Le vicende legate ai reati finanziari sono molto complesse da un punto di vista investigativo, anche per l’estensione territoriale degli illeciti. E’ opinione di alcuni magistrati che l’Italia dovrebbe dotarsi di una superprocura specializzata, simile all’antimafia. A suo parere una tale ipotesi sarebbe auspicabile, o quanto meno da prendere in considerazione, anche e soprattutto a garanzia dei risparmiatori e degli investitori?
La sua domanda riguarda aspetti tecnici dell’organizzazione giudiziaria su cui mi permetta di non rispondere. Voglio però sottolineare come la Banca d’Italia cooperi attivamente per la repressione dei reati bancari. Abbiamo specifiche Unità che collaborano con la magistratura per la comprensione e la ricostruzione dei fenomeni finanziari nei procedimenti penali.
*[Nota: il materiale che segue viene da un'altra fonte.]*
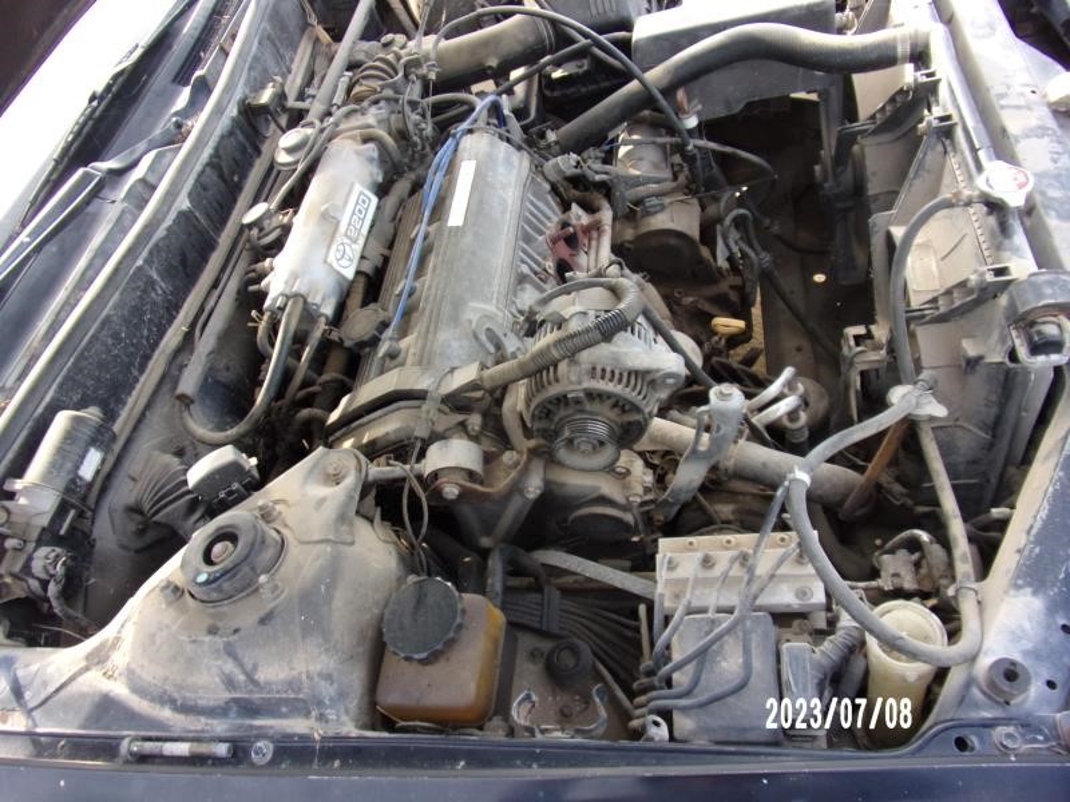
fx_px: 742
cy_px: 401
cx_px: 535
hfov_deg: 71.6
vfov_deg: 56.8
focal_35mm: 24
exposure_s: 1/100
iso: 80
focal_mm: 4.3
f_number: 3.3
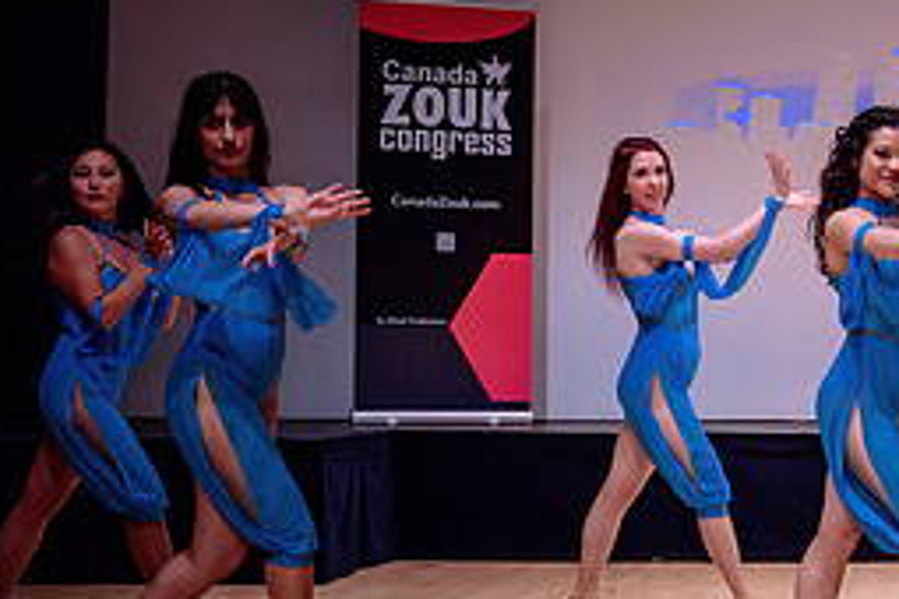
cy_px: 295
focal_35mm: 100
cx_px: 1073
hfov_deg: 19.3
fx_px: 2497
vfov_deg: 13.7
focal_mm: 41
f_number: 2.8
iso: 1600
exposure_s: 1/640
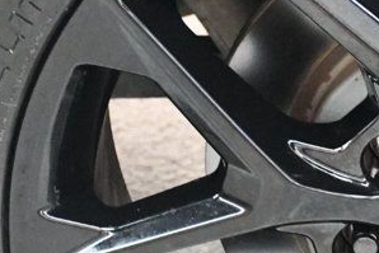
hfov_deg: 8.2
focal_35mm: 247
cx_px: 474
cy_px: 256
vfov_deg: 5.6
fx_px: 2602
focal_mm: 48
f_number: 4.5
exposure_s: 1/60
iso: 12800
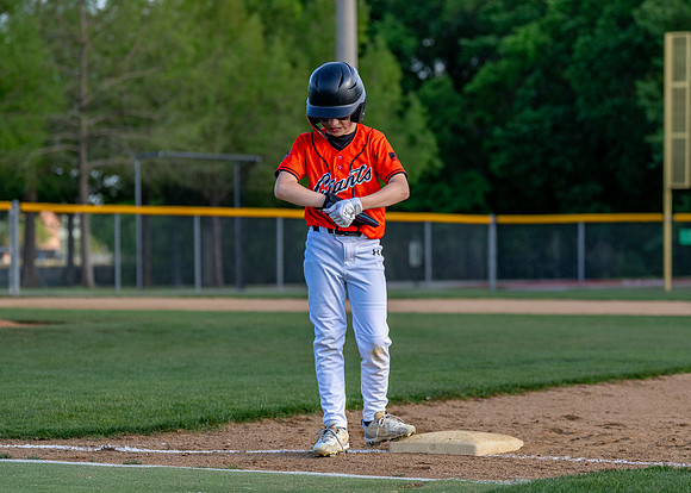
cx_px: 383
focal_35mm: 138
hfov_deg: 14.6
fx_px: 2698
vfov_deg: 10.4
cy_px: 237
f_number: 2.8
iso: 160
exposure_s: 1/2500
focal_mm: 83
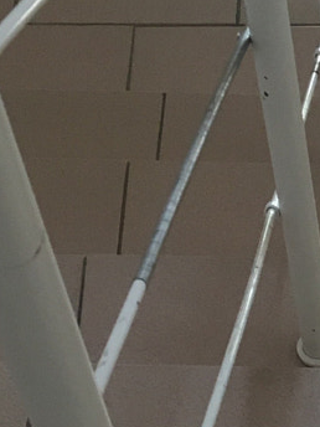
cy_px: 892
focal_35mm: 135
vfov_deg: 12.6
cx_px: 513
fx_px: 1664
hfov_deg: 10.5
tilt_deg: -68.4
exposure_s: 1/33
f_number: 2.2
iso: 100
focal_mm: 4.15
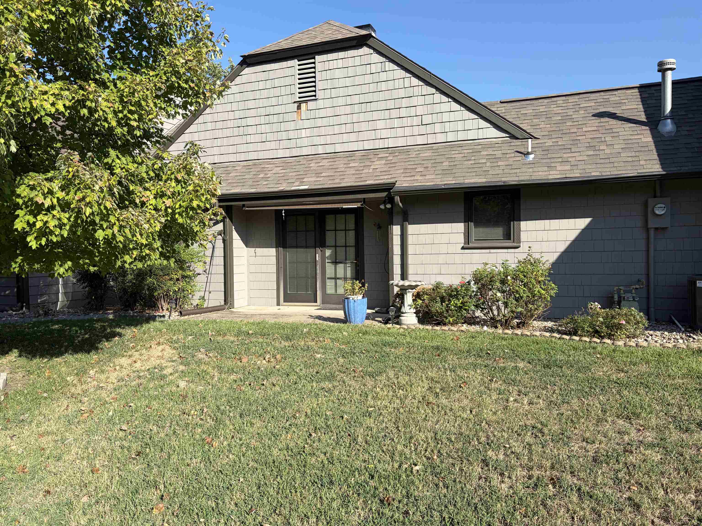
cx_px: 351
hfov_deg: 67.3
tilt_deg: -0.8
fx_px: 527
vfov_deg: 53.1
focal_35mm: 26
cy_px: 263
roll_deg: +1.1
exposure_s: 1/2075
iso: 50
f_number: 1.6
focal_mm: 5.96
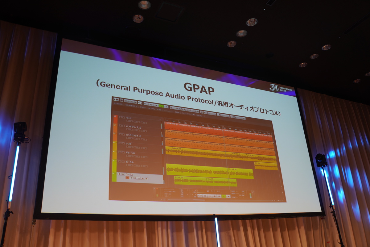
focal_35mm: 29
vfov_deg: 44.4
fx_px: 302
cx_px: 185
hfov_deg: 63.0
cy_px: 124
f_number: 4
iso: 100
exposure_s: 1/30
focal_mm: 19.6
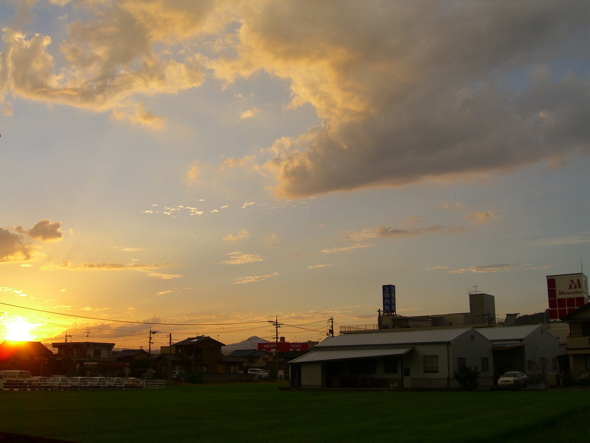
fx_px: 648
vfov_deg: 37.7
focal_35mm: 38
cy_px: 222
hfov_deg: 49.0
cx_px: 295
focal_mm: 7.9
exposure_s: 1/400
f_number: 4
Il nostro coinvolgimento è molto forte.
Siamo ormai al passaggio da un sistema a un altro. Con i nuovi strumenti e le nuove regolamentazioni, un risparmiatore oggi si può sentire più sicuro di ieri?
Decisamente sì, perché il livello di prevenzione e di preparazione per intervenire con tempestività ed efficacia aumenterà. Ciò è il frutto non solo della nuova articolazione, che individua con precisione le situazioni critiche ponendole sotto stretto controllo, ma anche della collaborazione tra autorità di supervisione e di risoluzione, sia a livello nazionale che europeo.